Refactor FailureManager to optimize Monte Carlo analysis

networmix · networmix · commit 8654e450724f · 2025-08-09T22:20:57.000+01:00
diff --git a/docs/reference/api-full.md b/docs/reference/api-full.md
@@ -12,7 +12,7 @@ Quick links:
 - [CLI Reference](cli.md)
 - [DSL Reference](dsl.md)
 
-Generated from source code on: August 09, 2025 at 13:04 UTC
+Generated from source code on: August 09, 2025 at 22:20 UTC
 
 Modules auto-discovered: 63
 
@@ -1982,7 +1982,7 @@ Attributes:
 - `compute_exclusions(self, policy: "'FailurePolicy | None'" = None, seed_offset: 'int | None' = None) -> 'tuple[set[str], set[str]]'` - Compute set of nodes and links to exclude for a failure iteration.
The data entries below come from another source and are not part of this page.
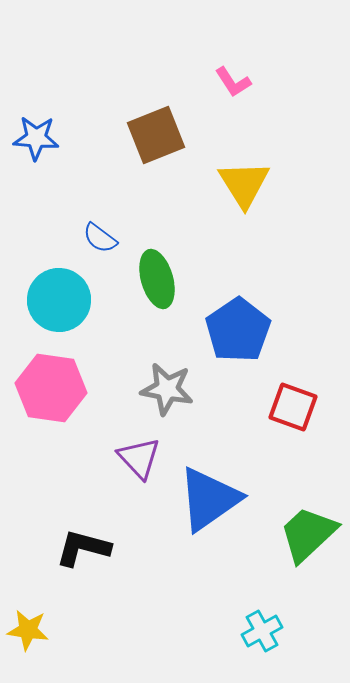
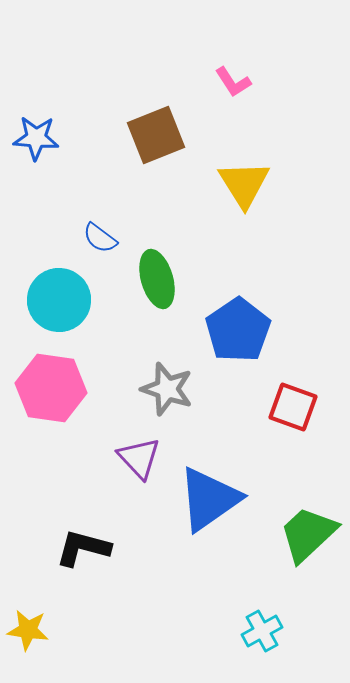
gray star: rotated 8 degrees clockwise
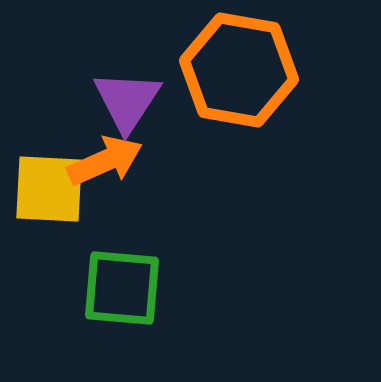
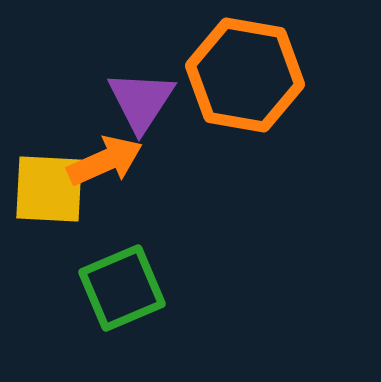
orange hexagon: moved 6 px right, 5 px down
purple triangle: moved 14 px right
green square: rotated 28 degrees counterclockwise
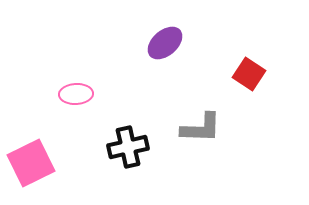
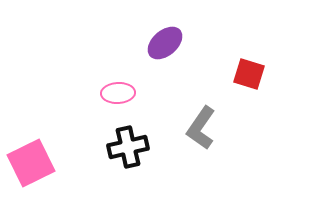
red square: rotated 16 degrees counterclockwise
pink ellipse: moved 42 px right, 1 px up
gray L-shape: rotated 123 degrees clockwise
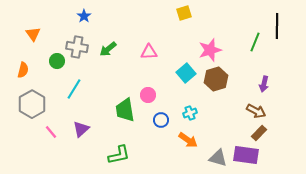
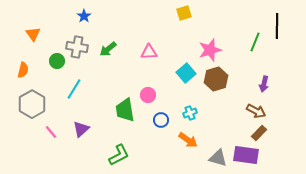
green L-shape: rotated 15 degrees counterclockwise
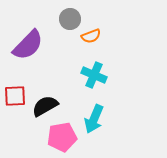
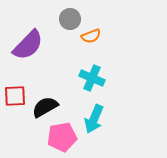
cyan cross: moved 2 px left, 3 px down
black semicircle: moved 1 px down
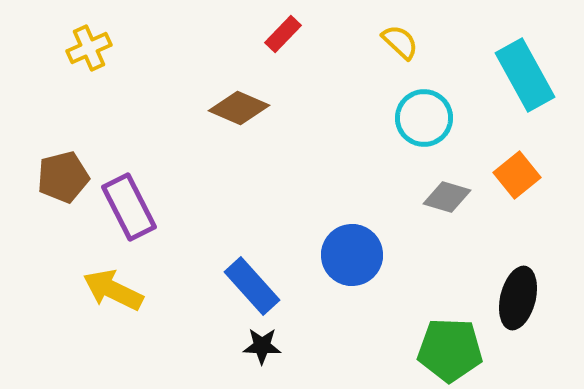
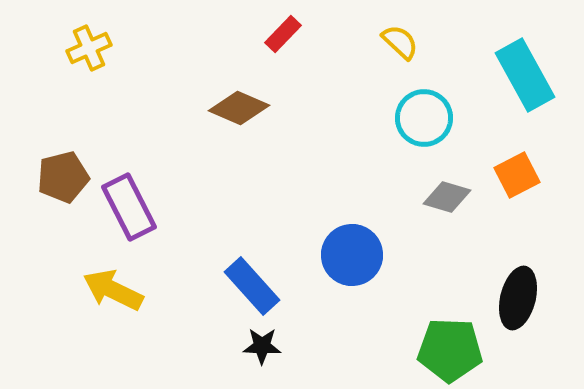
orange square: rotated 12 degrees clockwise
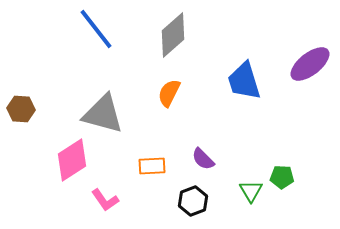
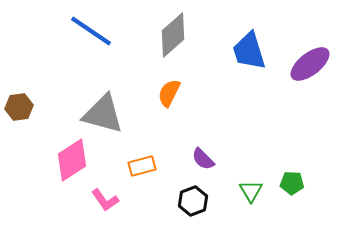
blue line: moved 5 px left, 2 px down; rotated 18 degrees counterclockwise
blue trapezoid: moved 5 px right, 30 px up
brown hexagon: moved 2 px left, 2 px up; rotated 12 degrees counterclockwise
orange rectangle: moved 10 px left; rotated 12 degrees counterclockwise
green pentagon: moved 10 px right, 6 px down
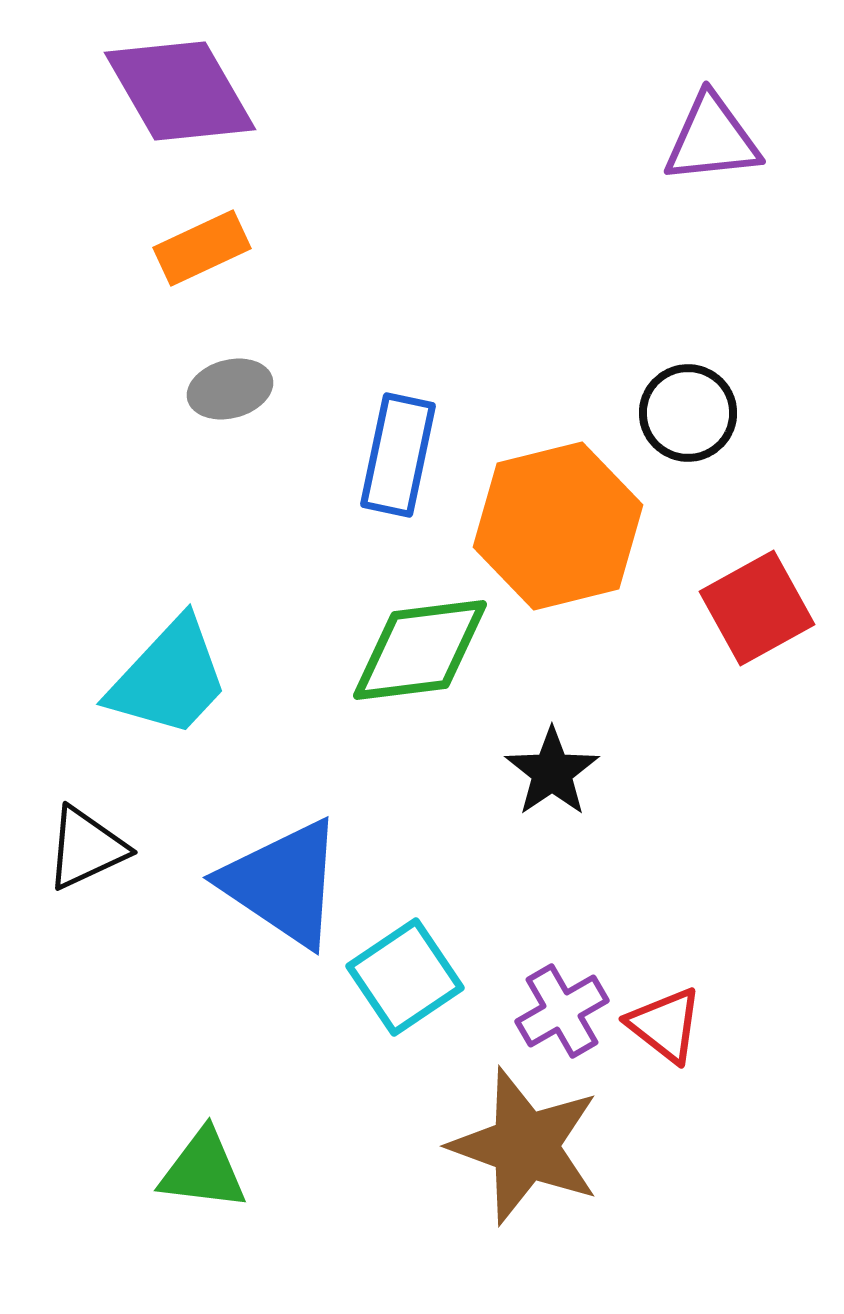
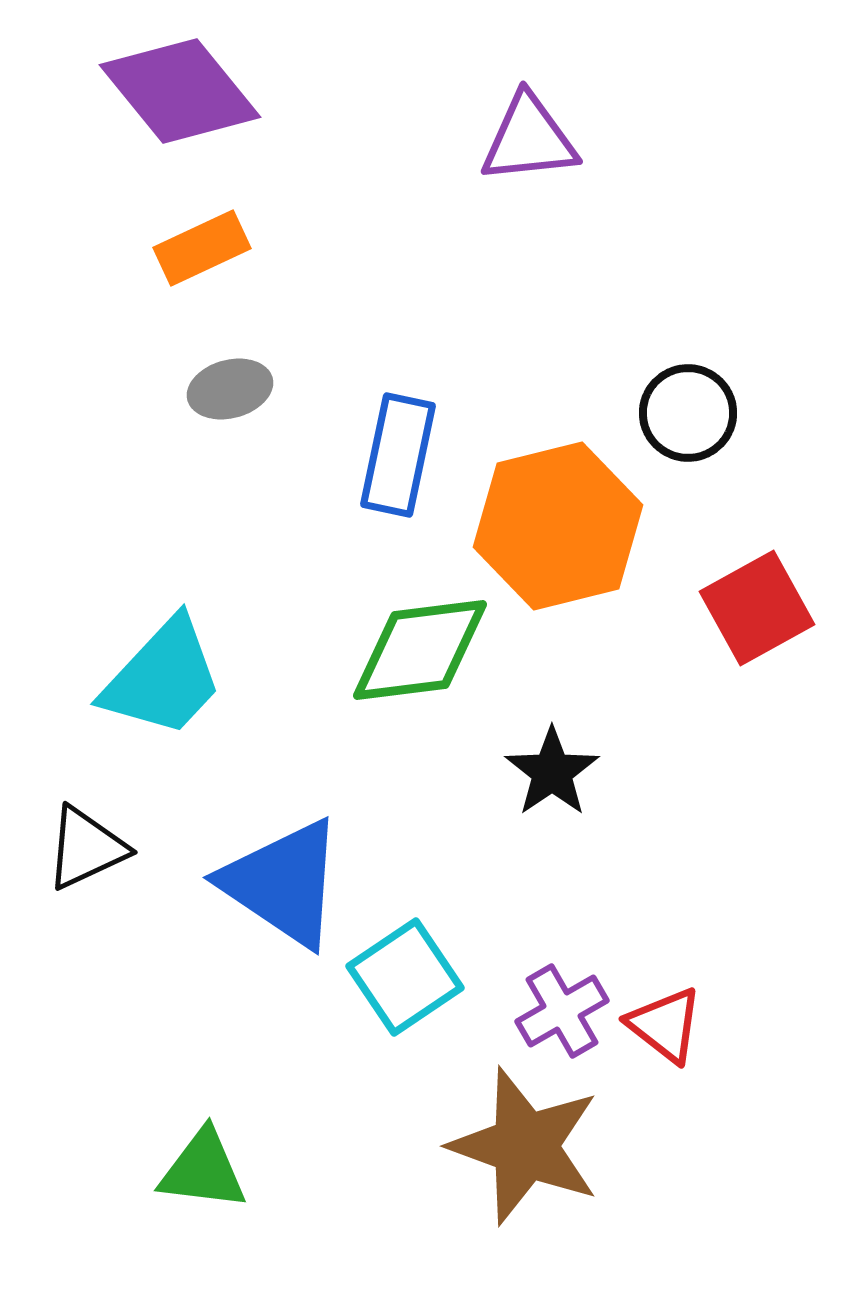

 - `create_network_view(self, excluded_nodes: 'set[str] | None' = None, excluded_links: 'set[str] | None' = None) -> 'NetworkView'` - Create NetworkView with specified exclusions.
 - `get_failure_policy(self) -> "'FailurePolicy | None'"` - Get failure policy for analysis.
-- `run_demand_placement_monte_carlo(self, demands_config: 'list[dict[str, Any]] | Any', iterations: 'int' = 100, parallelism: 'int' = 1, placement_rounds: 'int | str' = 'auto', baseline: 'bool' = False, seed: 'int | None' = None, store_failure_patterns: 'bool' = False, **kwargs) -> 'Any'` - Analyze traffic demand placement success under failures.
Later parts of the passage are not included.